In this study, four improvements are proposed: feature fusion layer reconstruction, ETG module, DYDetect, and WIoU loss function. Under the same experimental setup, different ablation experiments were conducted on DAIR-V2X-C to verify the effectiveness of these four improved methods. The results of the ablation experiment are shown in Table 5. Experiment 1 is the original YOLOv7-tiny, while Experiment 2 reconstructs the feature fusion layer based on the original YOLOv7-tiny. Experiment 3 replaces the ELAN-T module with an ETG module based on the previous experiment, Experiment 4 integrates multiple attention modules into the detection head, and Experiment 5 introduces WIoU Loss based on the previous experiment.

Table 5 shows that, compared with the YOLOv7-tiny algorithm model, the PDT-YOLO model that integrates four improved methods outperforms the YOLOv7-tiny algorithm model; mAP50 increased by 4.6%, mAP50:95 increased by 12.8%, and the parameters and weight of the model remain unchanged. Although the detection speed has declined, it still meets the real-time requirements.

PR-Cure is shown in Figure 8. From the figure, it can be seen that compared with the original YOLOv7-tiny, our algorithm effectively improves the detection accuracy of various categories on the DAIR-V2X-C dataset. Especially, van, traffic cone, and pedestrian each improved by 14.5%, 11.9%, and 4.1%, proving that the improved algorithm has better improvement in multi-scale object-detection ability and detection ability for dense small targets.

3.4.2. Comparison Experiments

To evaluate the effectiveness of the network model proposed in this paper, the PDT-YOLO network is compared with mainstream algorithms in the field of object detection, such as SSD, YOLOXs, YOLOv5s, YOLOv7-Tiny, and YOLOv8s. In addition, we also compare it with multi-scale object-detection algorithms [28,29] and occlusion object-detection algorithms [35]. The detection outcomes of the comparative trials are presented in Table 6.

In comparison to SSD, the YOLO series has made substantial enhancements in terms of mAP50, and mAP50:95. Compared with the original YOLOv7-tiny algorithm, our algorithm has improved by 4.6% and 12.8% on mAP50 and mAP50:95, respectively, with little change in weight and parameter counts.
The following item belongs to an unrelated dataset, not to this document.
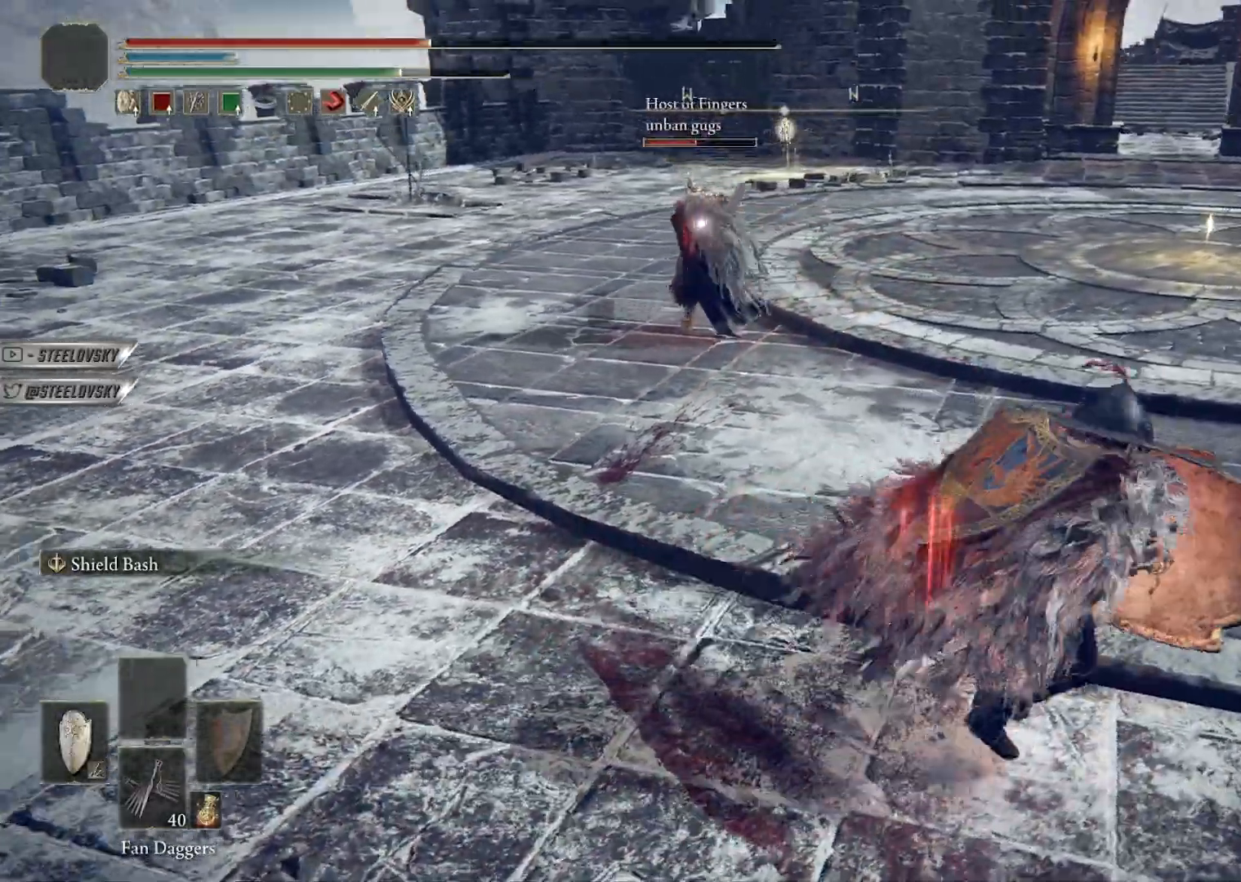
{"dt_ms": 500, "buttons": ["B"], "left_stick": "right", "right_stick": "center", "button_events": [[183, "B", "up"], [350, "B", "down"]]}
Compared to the latest YOLOv8s algorithm, it has improved by 3.3% and 0.7% on mAP50 and mAP50:95, respectively, reduced parameter counts by 45%, and reduced model weight by 43.6%. Compared with the multi-scale object-detection [28,29] and occlusion object-detection [35] algorithms, algorithms with more complex network models, the proposed network using the lightweight network as the base model, also showed certain advantages in detection accuracy, weight, and parameter counts.
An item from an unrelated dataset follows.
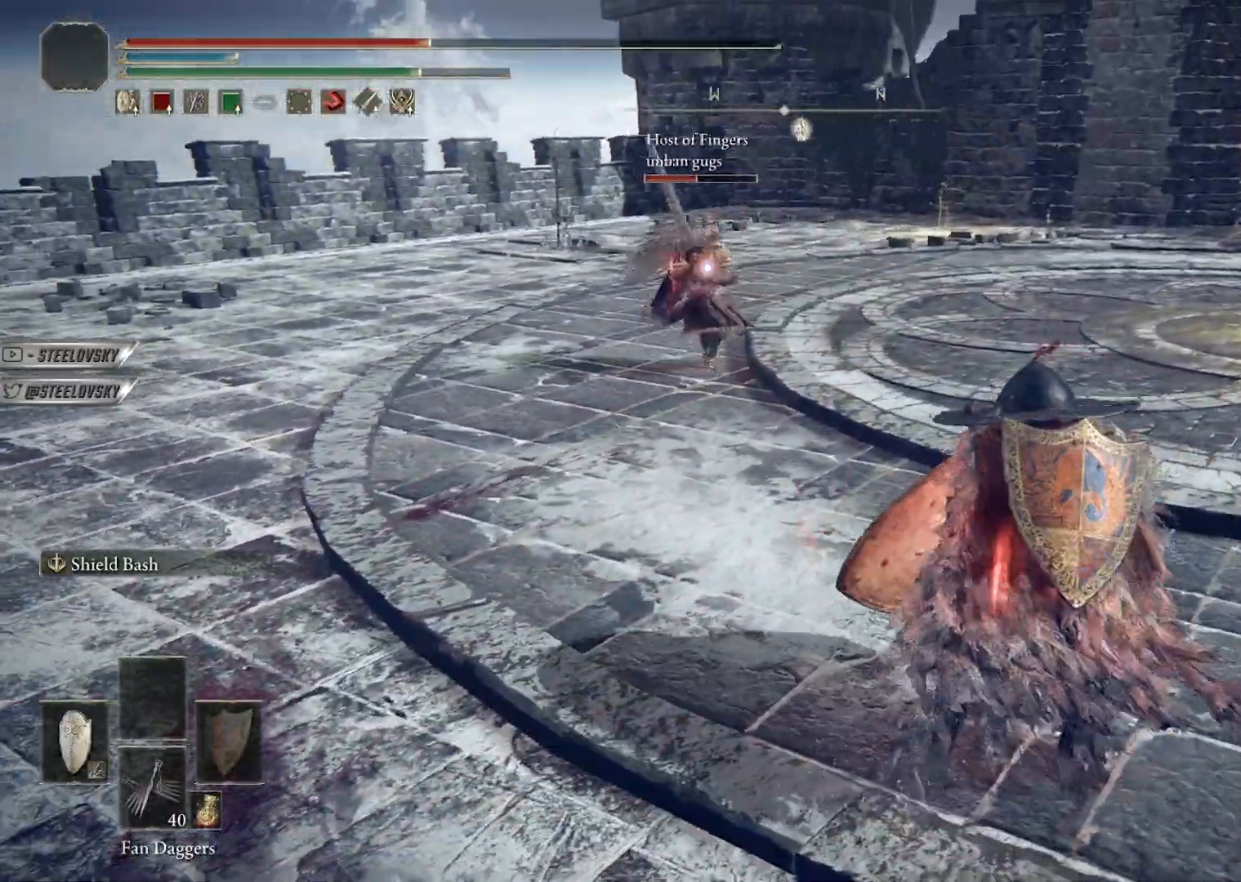
{"dt_ms": 500, "buttons": ["B"], "left_stick": "up-right", "right_stick": "center", "button_events": []}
From the experimental results, it can be seen that the improved network not only improves the detection accuracy of the model but also reduces the number of parameters and the weight of the model, making it well-suited for complex roadside target detection tasks under resource-limited conditions.

Figure 9 shows the visualization results of the benchmark algorithm and our algorithm. The objects depicted in the roadside photos exhibit different scales and types, and even objects of the same type have significant differences in scale. For the convenience of comparison, we will mark the key areas with yellow boxes and enlarge them. The red solid line indicates false detection, the red dashed line indicates missed detection and the green line indicates correct detection. Compared horizontally, YOLOv7-tiny has many false positives and missed detections. In the first row of images, it can be seen that under normal conditions, the proposed method accurately detected multi-scale objects, while YOLOv7-tiny shows that small and distant targets such as cyclists and infrastructure are mistakenly detected as pedestrians, while large nearby targets such as the car is identified as a bus. YOLOv7-tiny misses the detection of the car that is obstructed by a truck in the second row of the image. In the third row of the image with random noise, when the decrease in image clarity leads to increasing difficulty in detecting, YOLOv7-tiny misses the detection of the cyclist, while PDT-YOLO accurately detects all the objects in the image. In the fourth row of the image’s random grayscale, when the image is disturbed by illumination changes, YOLOv7-tiny misses the detection of pedestrians, while PDT-YOLO accurately detects all the objects in the image. In contrast, the algorithm proposed in this article has better detection performance compared to the original benchmark algorithm in complex traffic scenes such as multi-scale targets and occluded targets.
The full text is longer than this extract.